- [WORK TASK]: Without including any pictures, retype exactly the lines from the top of the records through the line containing "[413,226,744,240] $$GETLIST^GMPLAPI1(.RETURN,GMPLLST,CODLEN) ->", that final line included.

Change detection data:
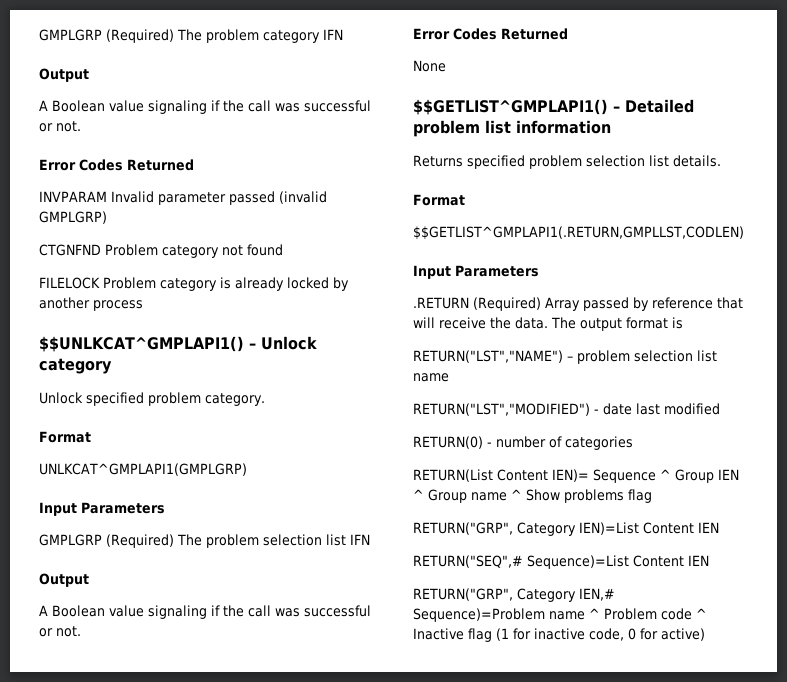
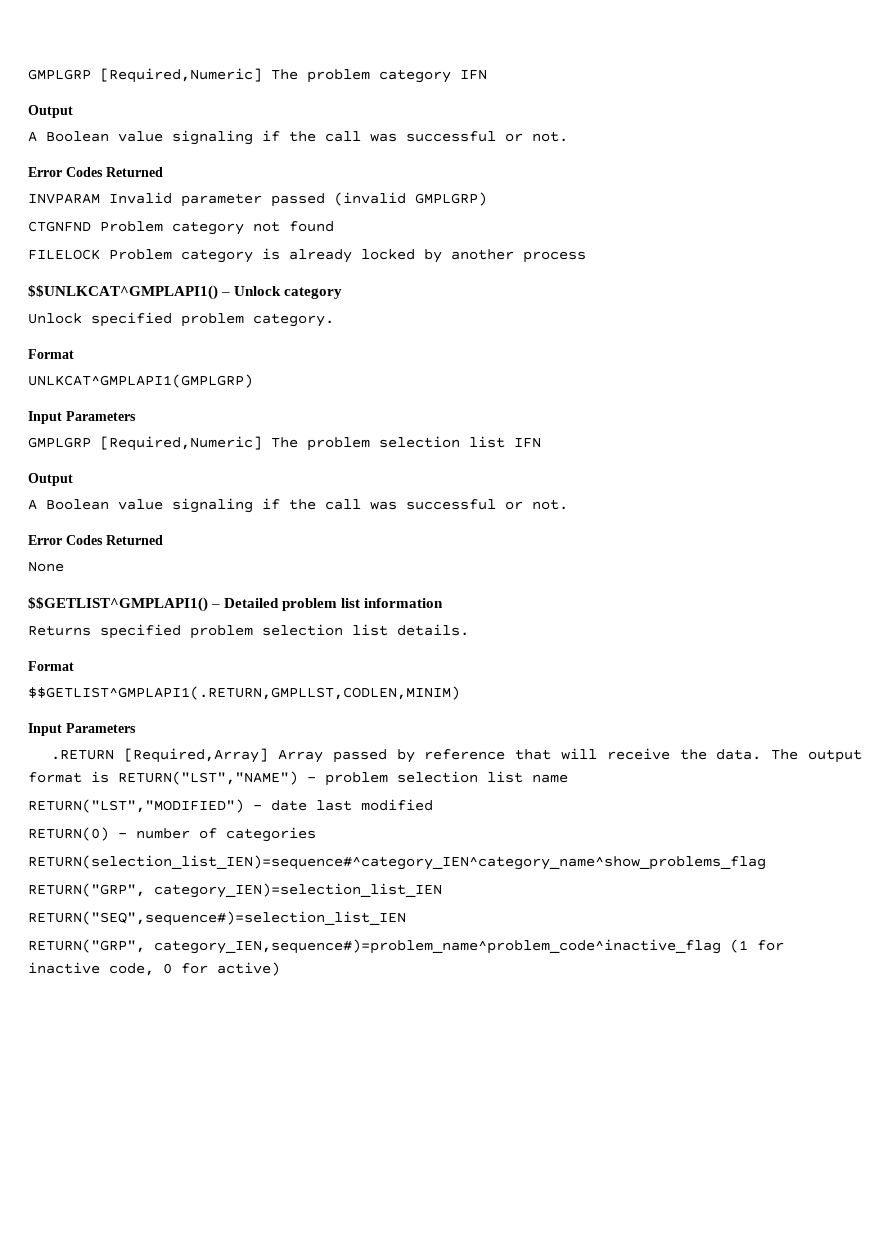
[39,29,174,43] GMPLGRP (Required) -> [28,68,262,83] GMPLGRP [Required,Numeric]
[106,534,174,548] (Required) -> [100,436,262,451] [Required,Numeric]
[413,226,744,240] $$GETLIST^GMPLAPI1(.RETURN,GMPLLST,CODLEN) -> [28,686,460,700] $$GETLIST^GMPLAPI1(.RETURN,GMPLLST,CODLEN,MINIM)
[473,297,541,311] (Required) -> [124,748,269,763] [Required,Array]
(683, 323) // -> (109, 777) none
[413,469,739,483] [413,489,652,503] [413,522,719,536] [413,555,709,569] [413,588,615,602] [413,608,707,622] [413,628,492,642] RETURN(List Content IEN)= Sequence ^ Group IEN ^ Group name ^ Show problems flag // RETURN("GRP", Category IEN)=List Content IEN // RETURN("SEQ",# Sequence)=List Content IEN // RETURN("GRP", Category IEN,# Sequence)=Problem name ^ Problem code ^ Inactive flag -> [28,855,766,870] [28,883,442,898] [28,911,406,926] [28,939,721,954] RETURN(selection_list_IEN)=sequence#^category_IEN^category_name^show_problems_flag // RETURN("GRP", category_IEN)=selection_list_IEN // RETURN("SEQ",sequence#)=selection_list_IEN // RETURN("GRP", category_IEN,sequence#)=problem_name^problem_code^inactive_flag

- [ANSWER SPACE]:
[39,29,174,43] GMPLGRP (Required) -> [28,68,262,83] GMPLGRP [Required,Numeric]
[106,534,174,548] (Required) -> [100,436,262,451] [Required,Numeric]
[413,226,744,240] $$GETLIST^GMPLAPI1(.RETURN,GMPLLST,CODLEN) -> [28,686,460,700] $$GETLIST^GMPLAPI1(.RETURN,GMPLLST,CODLEN,MINIM)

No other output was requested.